The commercially captured satellite imagery that is available in SpaceNet dataset provides wide array of opportunities for advancements in computer vision and machine learning. This article attempts to create understanding and awareness for SpaceNet dataset for those who are unfamiliar with it.
What is SpaceNet ?
SpaceNet is a publicly available dataset containing commercial satellite imagery. This imagery is accompanied by labelled information that can be used to train machine learning models. CosmiQ Works, Radiant Solutions and NVIDIA have partnered to release the SpaceNet data set to the public in order to foster innovation in the field of computer vision with algorithms that can automatically extract geometric features such as roads, buildings etc.
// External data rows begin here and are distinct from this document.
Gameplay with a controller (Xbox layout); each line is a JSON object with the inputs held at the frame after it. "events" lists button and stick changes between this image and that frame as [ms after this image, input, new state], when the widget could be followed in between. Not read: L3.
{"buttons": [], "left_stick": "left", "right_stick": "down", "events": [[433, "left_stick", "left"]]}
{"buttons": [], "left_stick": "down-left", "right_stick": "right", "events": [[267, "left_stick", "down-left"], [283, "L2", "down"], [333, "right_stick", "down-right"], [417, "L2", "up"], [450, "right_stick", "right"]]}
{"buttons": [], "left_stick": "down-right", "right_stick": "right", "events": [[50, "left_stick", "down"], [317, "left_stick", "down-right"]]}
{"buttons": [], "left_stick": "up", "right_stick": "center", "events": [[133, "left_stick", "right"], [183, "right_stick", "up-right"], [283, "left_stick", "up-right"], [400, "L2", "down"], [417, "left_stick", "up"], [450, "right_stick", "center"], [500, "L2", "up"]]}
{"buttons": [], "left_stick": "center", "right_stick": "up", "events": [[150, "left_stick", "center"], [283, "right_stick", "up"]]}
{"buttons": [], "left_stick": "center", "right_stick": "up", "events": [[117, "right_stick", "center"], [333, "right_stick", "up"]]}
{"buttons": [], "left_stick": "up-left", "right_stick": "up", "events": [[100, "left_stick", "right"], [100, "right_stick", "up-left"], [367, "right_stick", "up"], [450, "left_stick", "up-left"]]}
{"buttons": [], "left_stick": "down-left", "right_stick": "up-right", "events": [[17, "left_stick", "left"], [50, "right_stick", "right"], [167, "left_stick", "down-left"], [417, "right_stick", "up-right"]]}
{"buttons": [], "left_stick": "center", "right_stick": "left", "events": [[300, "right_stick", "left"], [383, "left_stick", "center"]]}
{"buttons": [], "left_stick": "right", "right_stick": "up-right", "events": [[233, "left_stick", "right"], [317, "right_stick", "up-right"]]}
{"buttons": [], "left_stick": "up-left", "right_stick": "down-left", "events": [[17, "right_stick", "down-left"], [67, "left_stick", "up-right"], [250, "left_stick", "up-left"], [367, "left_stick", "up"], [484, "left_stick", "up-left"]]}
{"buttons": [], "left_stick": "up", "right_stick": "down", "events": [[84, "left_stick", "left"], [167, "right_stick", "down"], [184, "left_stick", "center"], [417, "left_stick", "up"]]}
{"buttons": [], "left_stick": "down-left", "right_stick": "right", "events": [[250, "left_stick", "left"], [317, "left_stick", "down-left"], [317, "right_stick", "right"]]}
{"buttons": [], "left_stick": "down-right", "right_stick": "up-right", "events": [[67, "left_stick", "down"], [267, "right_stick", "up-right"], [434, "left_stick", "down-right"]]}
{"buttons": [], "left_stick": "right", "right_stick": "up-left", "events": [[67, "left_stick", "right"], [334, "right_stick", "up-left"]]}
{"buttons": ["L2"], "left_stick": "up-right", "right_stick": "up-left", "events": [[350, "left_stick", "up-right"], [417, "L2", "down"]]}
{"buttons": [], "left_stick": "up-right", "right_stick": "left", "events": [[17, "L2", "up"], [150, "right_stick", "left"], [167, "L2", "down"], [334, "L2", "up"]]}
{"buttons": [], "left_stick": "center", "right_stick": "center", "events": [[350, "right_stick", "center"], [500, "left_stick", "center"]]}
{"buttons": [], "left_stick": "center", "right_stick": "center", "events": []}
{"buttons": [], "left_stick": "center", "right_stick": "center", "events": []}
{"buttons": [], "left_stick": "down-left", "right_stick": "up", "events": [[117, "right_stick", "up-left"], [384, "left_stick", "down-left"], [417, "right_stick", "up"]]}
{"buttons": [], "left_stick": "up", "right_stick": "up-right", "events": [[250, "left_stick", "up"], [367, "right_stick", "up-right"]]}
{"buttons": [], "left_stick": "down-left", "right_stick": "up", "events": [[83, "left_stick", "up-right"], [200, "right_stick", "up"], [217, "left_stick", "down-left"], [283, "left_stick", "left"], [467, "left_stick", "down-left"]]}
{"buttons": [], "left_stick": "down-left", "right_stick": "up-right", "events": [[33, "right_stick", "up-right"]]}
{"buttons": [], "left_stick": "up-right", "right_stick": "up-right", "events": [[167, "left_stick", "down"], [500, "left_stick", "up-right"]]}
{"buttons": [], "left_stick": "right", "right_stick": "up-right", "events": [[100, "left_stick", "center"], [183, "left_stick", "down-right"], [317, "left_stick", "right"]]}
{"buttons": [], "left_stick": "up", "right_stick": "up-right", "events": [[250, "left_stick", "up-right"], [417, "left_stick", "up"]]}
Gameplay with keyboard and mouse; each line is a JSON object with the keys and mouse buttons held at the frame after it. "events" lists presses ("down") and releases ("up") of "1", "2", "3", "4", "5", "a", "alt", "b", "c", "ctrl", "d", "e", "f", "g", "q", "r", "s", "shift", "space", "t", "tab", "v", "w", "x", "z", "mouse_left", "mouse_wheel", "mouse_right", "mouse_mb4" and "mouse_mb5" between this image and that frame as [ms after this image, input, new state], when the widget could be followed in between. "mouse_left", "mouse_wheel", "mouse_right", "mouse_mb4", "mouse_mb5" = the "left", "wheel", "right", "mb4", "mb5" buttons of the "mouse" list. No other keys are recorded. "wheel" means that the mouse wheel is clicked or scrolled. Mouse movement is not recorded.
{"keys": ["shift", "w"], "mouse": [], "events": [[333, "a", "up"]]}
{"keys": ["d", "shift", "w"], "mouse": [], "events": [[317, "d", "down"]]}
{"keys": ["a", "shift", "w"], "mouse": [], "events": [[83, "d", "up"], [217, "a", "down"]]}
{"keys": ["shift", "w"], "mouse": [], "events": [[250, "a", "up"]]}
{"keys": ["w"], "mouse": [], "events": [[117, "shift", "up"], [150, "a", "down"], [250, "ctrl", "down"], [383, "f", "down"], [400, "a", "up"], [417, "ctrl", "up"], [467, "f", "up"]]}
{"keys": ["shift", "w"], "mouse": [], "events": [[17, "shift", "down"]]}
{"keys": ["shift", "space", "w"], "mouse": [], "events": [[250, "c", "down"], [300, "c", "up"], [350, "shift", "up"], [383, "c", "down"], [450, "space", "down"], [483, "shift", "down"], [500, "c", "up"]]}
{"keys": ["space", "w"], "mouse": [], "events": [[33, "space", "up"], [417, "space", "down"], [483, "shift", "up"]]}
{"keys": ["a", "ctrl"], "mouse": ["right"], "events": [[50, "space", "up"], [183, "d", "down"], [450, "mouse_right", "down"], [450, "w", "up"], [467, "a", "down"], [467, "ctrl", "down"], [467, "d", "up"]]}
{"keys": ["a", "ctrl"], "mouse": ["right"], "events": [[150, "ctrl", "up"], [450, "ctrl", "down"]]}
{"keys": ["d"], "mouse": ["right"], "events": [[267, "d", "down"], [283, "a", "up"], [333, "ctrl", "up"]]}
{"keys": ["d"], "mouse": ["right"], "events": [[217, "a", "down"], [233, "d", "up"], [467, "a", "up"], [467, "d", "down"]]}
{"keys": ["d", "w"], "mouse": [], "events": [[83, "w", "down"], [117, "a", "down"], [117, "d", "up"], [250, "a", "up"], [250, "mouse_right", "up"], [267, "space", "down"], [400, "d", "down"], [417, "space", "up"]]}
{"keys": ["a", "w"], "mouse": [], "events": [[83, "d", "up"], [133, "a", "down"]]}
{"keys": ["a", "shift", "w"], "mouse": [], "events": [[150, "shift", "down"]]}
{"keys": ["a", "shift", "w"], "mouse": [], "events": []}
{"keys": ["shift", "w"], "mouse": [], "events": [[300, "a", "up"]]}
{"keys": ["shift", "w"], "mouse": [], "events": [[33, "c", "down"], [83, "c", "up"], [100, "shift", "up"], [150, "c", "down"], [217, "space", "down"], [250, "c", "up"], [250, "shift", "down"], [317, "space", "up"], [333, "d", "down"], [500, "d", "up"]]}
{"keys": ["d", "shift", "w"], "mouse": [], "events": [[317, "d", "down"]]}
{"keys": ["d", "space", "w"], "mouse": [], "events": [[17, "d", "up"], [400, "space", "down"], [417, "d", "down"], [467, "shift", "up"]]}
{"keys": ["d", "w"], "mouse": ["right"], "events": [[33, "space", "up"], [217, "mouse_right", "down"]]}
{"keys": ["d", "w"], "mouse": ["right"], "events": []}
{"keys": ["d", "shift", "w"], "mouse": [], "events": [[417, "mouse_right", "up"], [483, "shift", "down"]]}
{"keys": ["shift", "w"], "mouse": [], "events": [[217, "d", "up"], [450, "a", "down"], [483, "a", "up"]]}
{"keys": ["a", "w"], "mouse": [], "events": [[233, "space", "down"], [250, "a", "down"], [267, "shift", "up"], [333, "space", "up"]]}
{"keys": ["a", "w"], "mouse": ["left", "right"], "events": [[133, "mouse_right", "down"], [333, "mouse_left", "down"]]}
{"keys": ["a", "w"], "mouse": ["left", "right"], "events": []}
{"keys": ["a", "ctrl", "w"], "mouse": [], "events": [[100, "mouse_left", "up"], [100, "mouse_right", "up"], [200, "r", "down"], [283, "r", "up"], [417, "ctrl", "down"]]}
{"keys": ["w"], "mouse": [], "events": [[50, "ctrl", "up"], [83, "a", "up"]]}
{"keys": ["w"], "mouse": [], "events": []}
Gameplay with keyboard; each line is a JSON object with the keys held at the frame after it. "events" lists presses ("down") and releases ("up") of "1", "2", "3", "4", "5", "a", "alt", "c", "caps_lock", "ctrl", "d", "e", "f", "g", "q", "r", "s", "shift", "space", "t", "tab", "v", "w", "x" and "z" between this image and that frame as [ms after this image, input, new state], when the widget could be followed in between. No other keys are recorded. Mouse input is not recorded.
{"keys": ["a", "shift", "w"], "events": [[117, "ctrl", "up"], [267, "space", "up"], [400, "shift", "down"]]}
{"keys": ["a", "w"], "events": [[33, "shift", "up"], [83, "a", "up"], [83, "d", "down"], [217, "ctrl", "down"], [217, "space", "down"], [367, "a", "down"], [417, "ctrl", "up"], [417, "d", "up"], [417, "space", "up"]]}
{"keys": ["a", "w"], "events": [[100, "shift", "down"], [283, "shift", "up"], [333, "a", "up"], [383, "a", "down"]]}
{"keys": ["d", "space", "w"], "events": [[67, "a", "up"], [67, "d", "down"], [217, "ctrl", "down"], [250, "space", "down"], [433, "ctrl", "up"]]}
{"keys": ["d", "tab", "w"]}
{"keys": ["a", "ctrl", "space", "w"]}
In order to better understand the dataset, it is helpful to know from where the data is sourced. The satellite imagery is provided by Digital Globe, an American vendor of space imagery and geospatial content. Digital Globe owns a “constellation” of satellites that capture high quality remote sensing imagery. The satellites include QuickBird, GeoEye-1 and the WorldView Series (WorldView-1, WorldView-2, WorldView-3 and WorldView-4). The data generated from each satellite varies in terms of features such as resolution, geolocational accuracy etc.
What locations are covered in SpaceNet?
SpaceNet contains satellite data for 5 Area of Interests (AOIs). Below table summarizes the data in 5 AOIs.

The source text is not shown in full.